Apollo Ventures is one of the first wave of investor concerns focused on the treatment of aging, and the principals and staff have put a fair amount of work into building a model for finding and commercializing promising research. They also publish the Geroscience popular science site, which is a helpful act of advocacy for the wider cause. As is the case for near all bigger venture funding organizations, they have a senolytics company (Cleara Biotech) in their portfolio, and thus the SENS model for rejuvenation is advanced.

What initially attracted you to aging as a general discipline?

Through multiple, orthogonal, potentially synergistic interventions, we are able to extend the healthy lifespan of model organisms. In mice, the ablation of senescent cells can extend median lifespan by 30%. The augmentation of autophagy and the transient re-activation of telomerase yield similar rejuvenating effects. These interventions should be combined, as they may be synergistic. It is only a matter of time before these interventions are working in the clinic.
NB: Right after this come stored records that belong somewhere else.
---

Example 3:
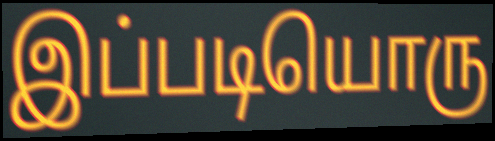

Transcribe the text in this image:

இப்படியொரு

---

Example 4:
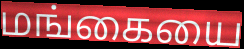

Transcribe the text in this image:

மங்கையை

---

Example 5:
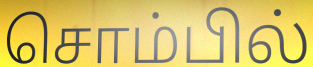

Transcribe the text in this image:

சொம்பில்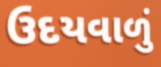
ઉદયવાળું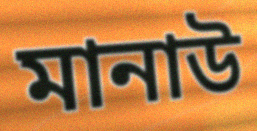
মানাউ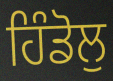
ਹਿੰਡੋਲੁ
This kind of evidence was enough for me to commit my career to geroscience because, many years ago, I saw that the 'writing is on the wall' - thanks to advances in molecular biology, healthy life extension is no longer science fiction. This century, geroscience will be a paradigm shift comparable to the antibiotics revolution in the last century.

What is the main challenge you have faced as a longevity investor?
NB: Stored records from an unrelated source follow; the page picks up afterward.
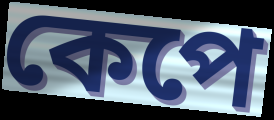
কেপে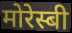
मोरेस्बी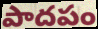
పాదపంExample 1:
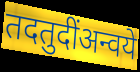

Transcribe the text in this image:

तदतुदींअन्वये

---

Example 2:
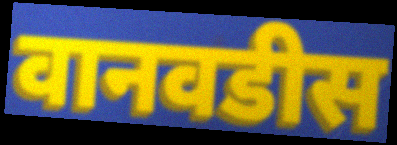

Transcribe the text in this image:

वानवडीस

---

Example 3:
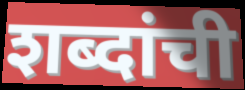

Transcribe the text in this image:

शब्दांची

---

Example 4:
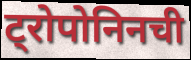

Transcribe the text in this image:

ट्रोपोनिनची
Most geroscientists are not working on translational research. They are basic scientists. Basic science is the bedrock of everything we do, but it's not enough. Pharma has dropped the ball in drug discovery and development, and there is a major gap in the pipeline between academic proof-of-concept and drug development. There is not enough collaboration between biologists, chemists, and drug hunters. The transition through the 'valley of death' of drug development is where company-building venture capital firms such as Apollo Ventures can step in. For example, there are many biologists with data showing that gene X or protein Y, when modulated, has salutary effects. They might even identify a 'hit' molecule, such as a natural product or library compound that modulates the target or mechanism of action, but they usually don't partner with chemists to perform medicinal chemistry optimization, pharm/tox, and validation in multiple animal models of disease.

The other challenge is that, as investors, we don't see many established, aging-focused biotechs that satisfy our investment criteria. The science may be solid, but the team is lacking, or vice versa. There are not many experienced C-level biotech managers out there, and few understand geroscience. This will change once the field has a few clinical successes. Then the floodgates will open.

What can we expect from you and Apollo Ventures in 2019?

We will unveil a few more geroscience companies that are currently in stealth mode. Apollo will continue to build our internal team as well. We are looking for people with talent in both geroscience and biotech business management. Apollo was founded by a partnership of successful entrepreneurs and aging scientists with expertise in the biopharma and management consulting businesses. The depth of scientific expertise and biopharma business acumen within Apollo is unique in the geroscience space. Another distinguishing feature is that Apollo is focused more heavily on company building than other investors who are oriented toward investing in pre-established companies.

Link: https://www.leafscience.org/longevity-investor-network-member-spotlight-sebastian-aguiar/

Comments

"Apollo is focused more heavily on company building than other investors who are oriented toward investing in pre-established companies."

Pure nonsense - we don't need more companies - we need more real investment in the 00s of companies that exist in the space

Has Apollo raised any legitimate funding from external partners?

Or is it just a "venture organizer"?

Because, I'm sure they know, getting companies across the "valley of death" requires a "valley full of dollars"

Posted by: BioInvest99 at February 10th, 2019 6:42 AM

We need more companies actually developing damage repair approaches, there are a lot of fairly pointless approaches sucking up money currently + the snake oil.